Elarde, who joined Shutterfly in 2001, has held several roles at the company. Before serving as CMO, he was vice president of the services business and vice president of product marketing. He also managed the successful integration of Tiny Prints and Wedding Paper Divas‘ marketing activities to create a multi-brand marketing organization.

In Memoriam: George Davis

George Davis, Davis Studio

George Davis, co-founder of Davis Studio, died at age 90, on April 14, 2012.  He was born on Feb. 2, 1922, in Kosice, Czechoslovakia.

At the age of 12 (and speaking no English) Davis made the trip alone across the Atlantic to join his mother in America. At 17, he launched his career as a photographer by accepting the position of barker/photographer on the Revere Beach boardwalk, near Boston.

His photography career was briefly interrupted by World War II.  In 1943, he enlisted in the Navy and trained to be a radio operator aboard Grumman-built PBY Catalina airplanes, often used for submarine hunting and shore patrol.

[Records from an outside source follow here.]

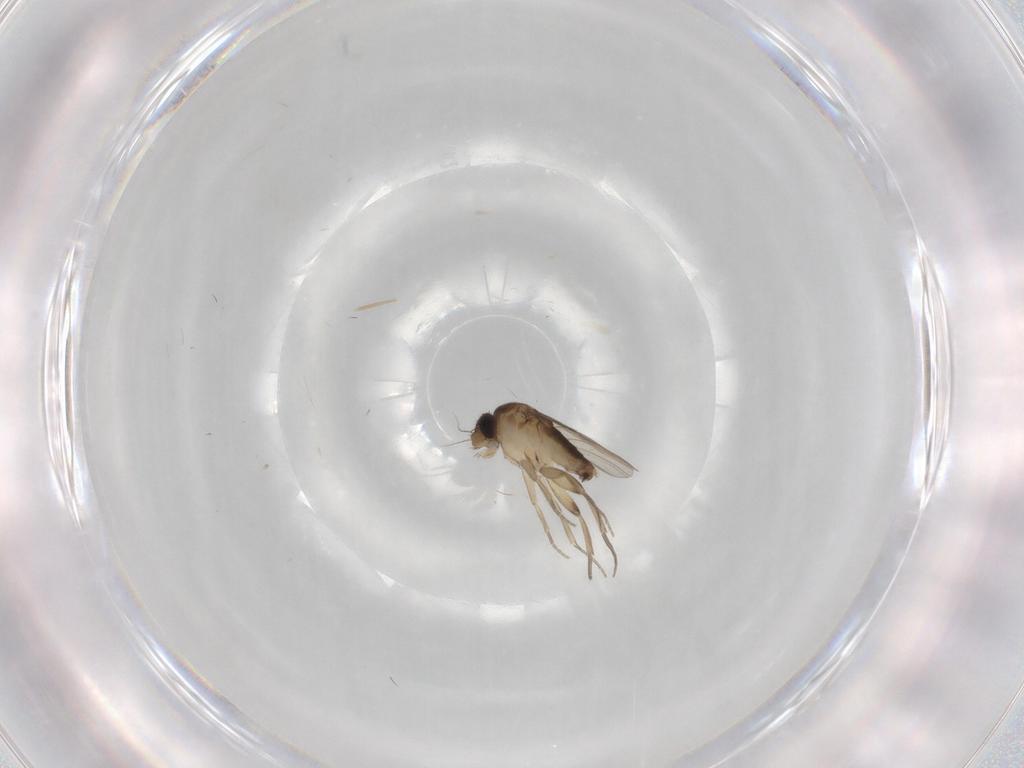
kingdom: Animalia
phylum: Arthropoda
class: Insecta
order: Diptera
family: Phoridae
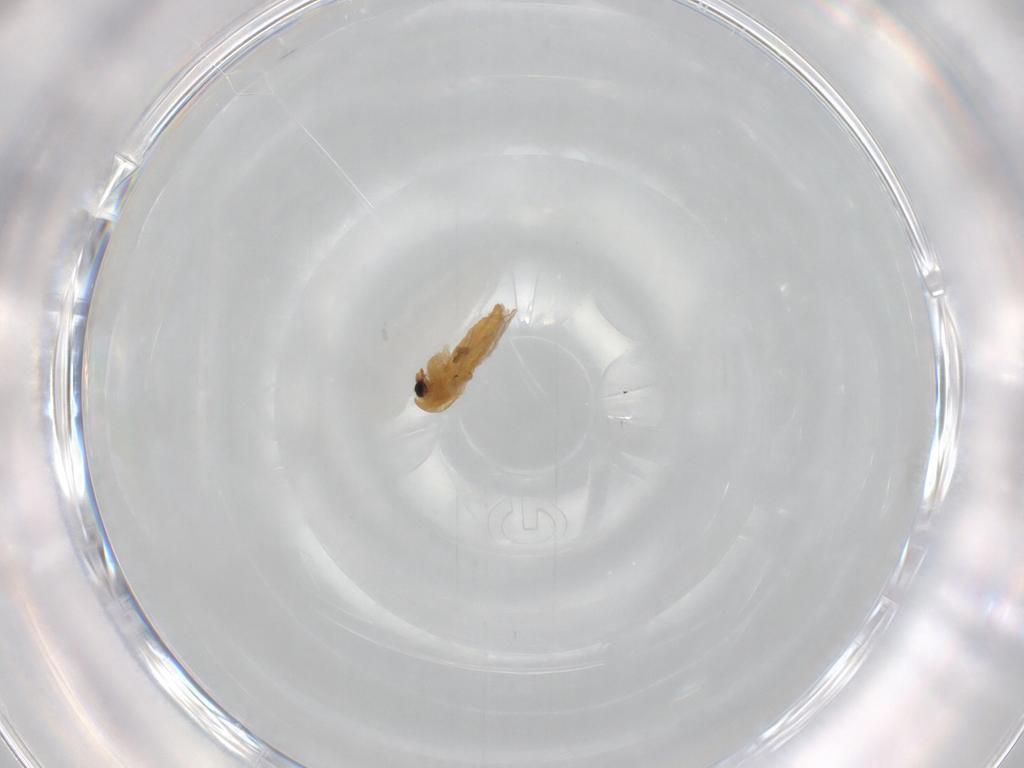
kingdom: Animalia
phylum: Arthropoda
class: Insecta
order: Diptera
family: Chironomidae
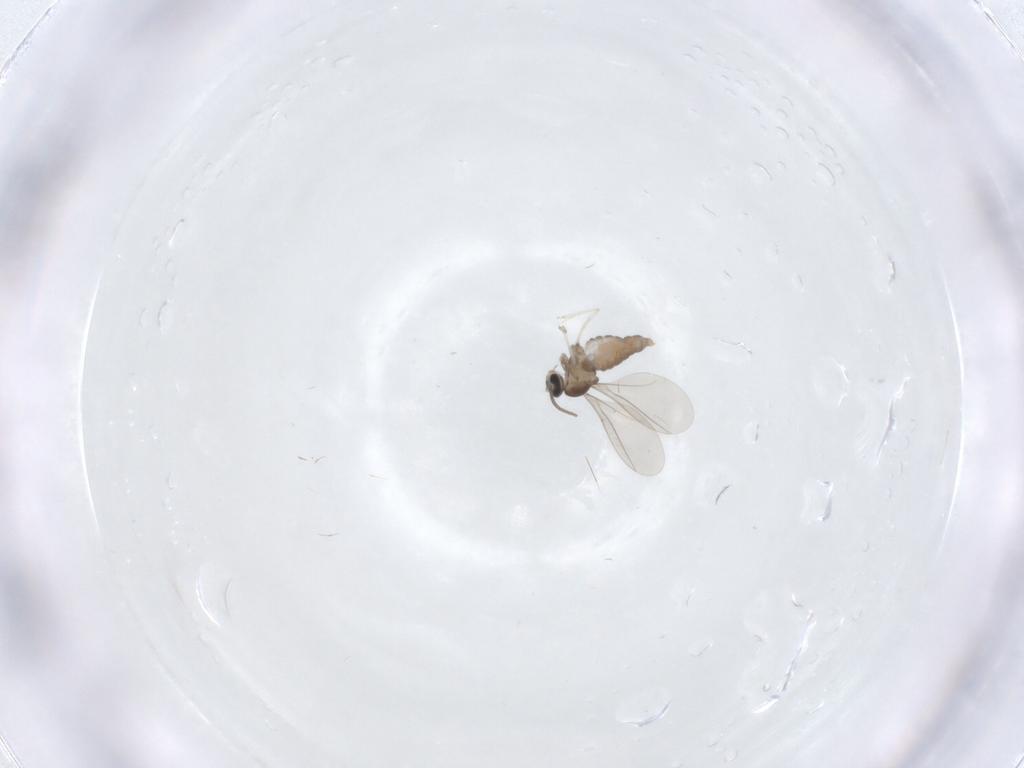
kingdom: Animalia
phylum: Arthropoda
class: Insecta
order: Diptera
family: Cecidomyiidae
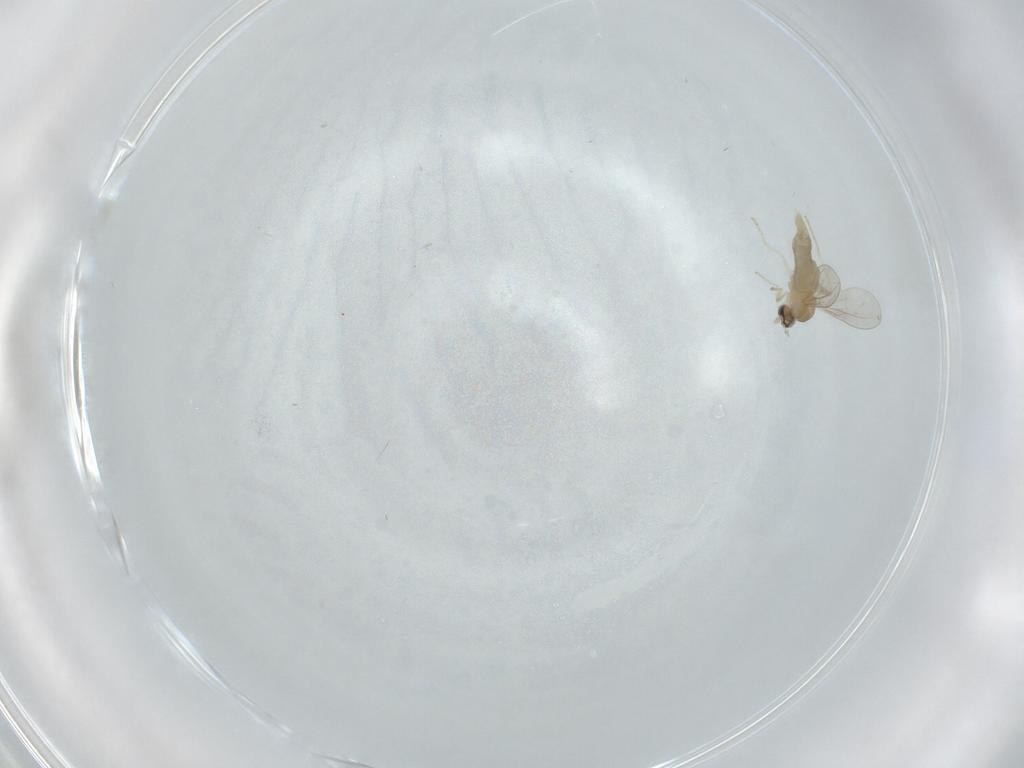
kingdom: Animalia
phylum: Arthropoda
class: Insecta
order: Diptera
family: Cecidomyiidae
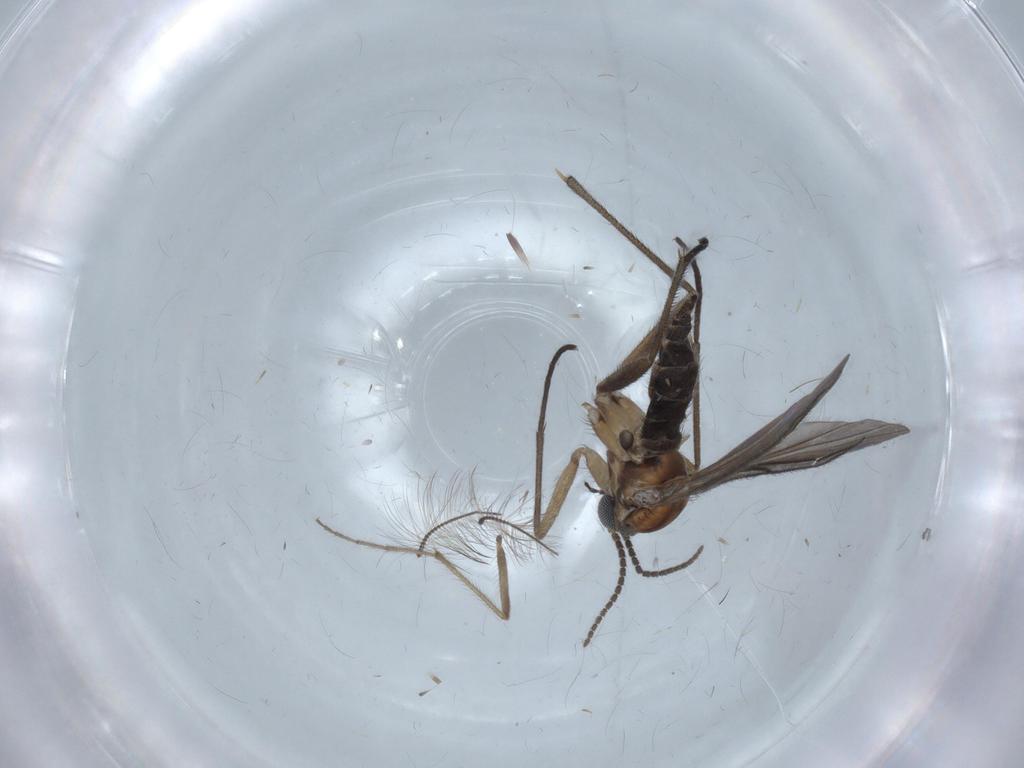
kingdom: Animalia
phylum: Arthropoda
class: Insecta
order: Diptera
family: Chironomidae
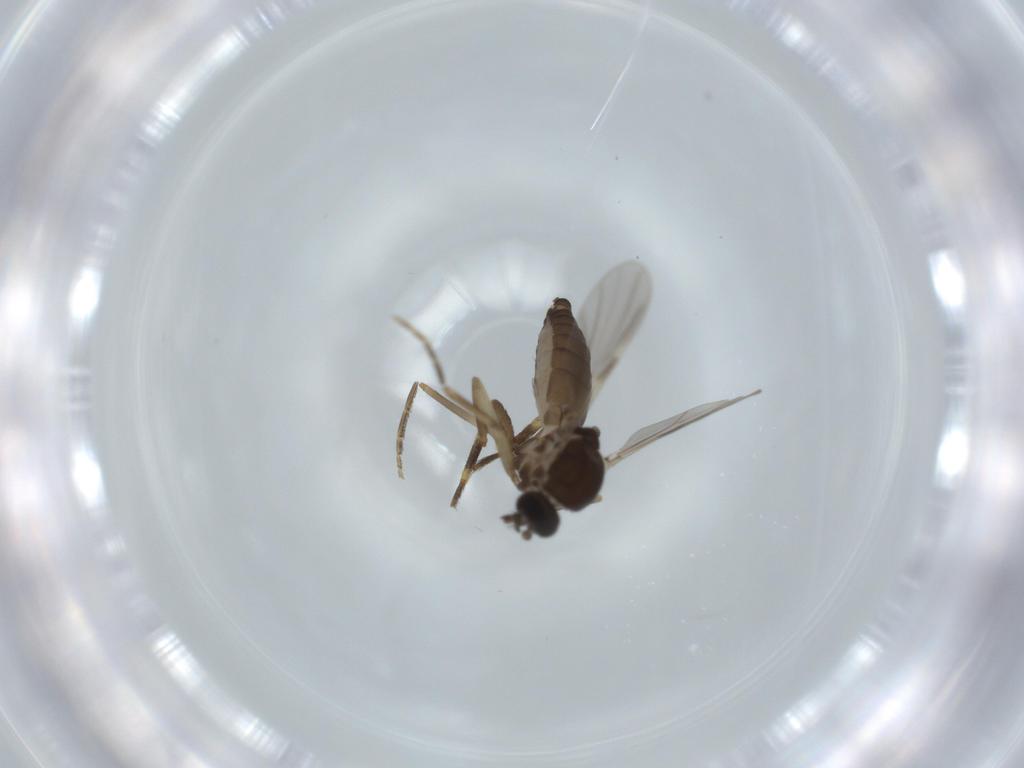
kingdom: Animalia
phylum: Arthropoda
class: Insecta
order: Diptera
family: Ceratopogonidae
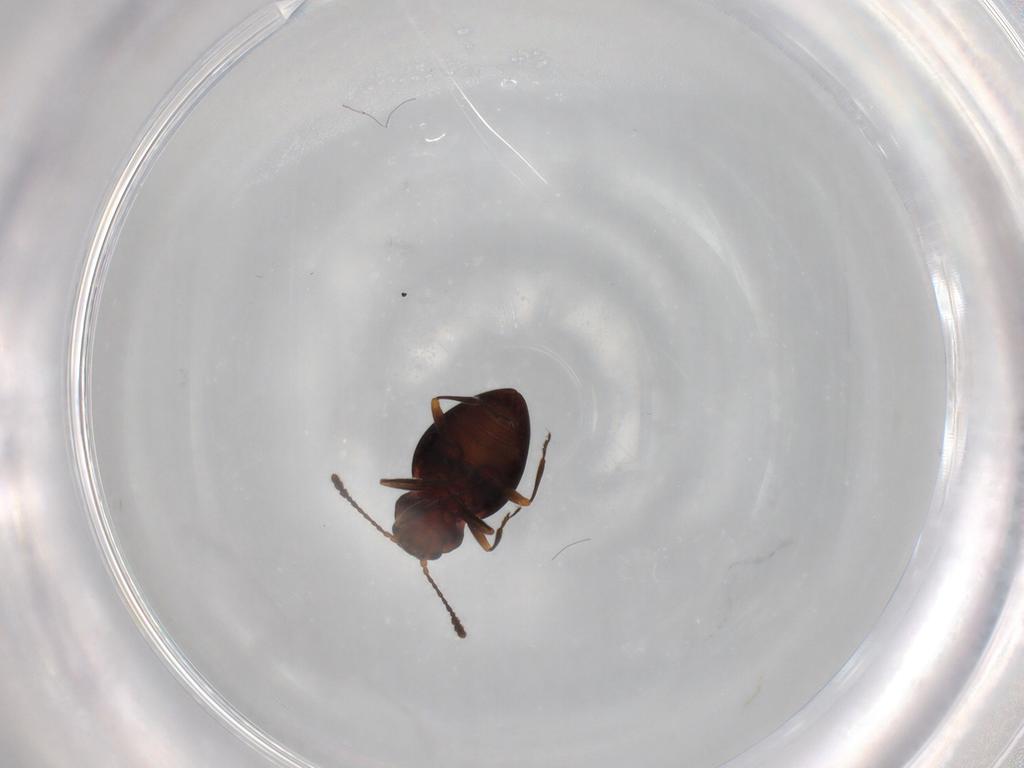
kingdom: Animalia
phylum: Arthropoda
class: Insecta
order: Coleoptera
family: Erotylidae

In 1945, Davis was discharged from the Navy and opened a photography studio on Duval Street, in Key West, Fla. He sold his Key West studio a couple of years later and moved to New York City, opening a studio on 56th Street. It was there, in the early 1950s, that he became acquainted with the school photography business. He recognized the income and growth potential of the school portraits business and set his sights in that direction.

One day in 1953 an attractive, fast-talking young woman, Peggy Balish, applied for a job a the studio. A year later, he married Peggy, and she became his partner in business, as well as in life, for more than 58 years.

They moved to Mamaroneck, N.Y., opening Davis Studio in 1954. At first it was just the two of them, with George pounding the pavement as salesman to get new accounts, shooting the portraits and developing black-and-white images in trays in the darkroom, and Peggy handling the business responsibilities, taking orders, being the customer service representative and even learning to retouch prints and negatives. Over the years Davis Studio hired hundreds of staff and photographed more than 10 million children. George’s youngest son, Greg, and Greg’s wife, Roxanne, worked alongside George and Peggy for more than 25 years.

George was always exploring and incorporating the latest technology into Davis Studio’s operations. In the early 1960s he took a big financial risk and purchased color film processors, package printers, automatic cutters and all the necessary equipment to bring color photography to the school portrait market.

Less than 15 years ago digital photography was emerging. High-volume school portrait studios had not switched to digital because there was no camera on the market designed to handle 400 sittings a day with positive IDs linked to every sitting.  Added to that the system had to be robust enough to withstand riding in the back of a car and being set up and broken down daily. The captured images also needed to flawlessly interface with the high-volume printing equipment in the lab.  Recognizing the need, George contracted with a company that had both software and hardware development experience. That company incorporated the list of more than 100 specific requirements George had outlined and 16 months later delivered and placed the MDS-20 in service as the first high-volume, “long-roll” digital camera.

Davis Studio outgrew its physical facilities on several occasions. The first studio in Mamaroneck was 750 square feet.  The last move was to a facility with more than 22,000 square feet for offices, studio and lab.

George is survived by his wife, Peggy, their three sons (Geoffrey, Glen and Gregory), three daughters-in-law (PaoChen, Merrill and Roxanne) and two grandsons (Gabriel and Garrett).

Michaels Chief Executive Officer hospitalized

Michaels Stores Inc., Irvine, Texas, announced John B. Menzer, CEO, was hospitalized due to a medical condition and is stable. Michaels is currently owned by investment firms Bain Capital Partners, LLC, and Blackstone.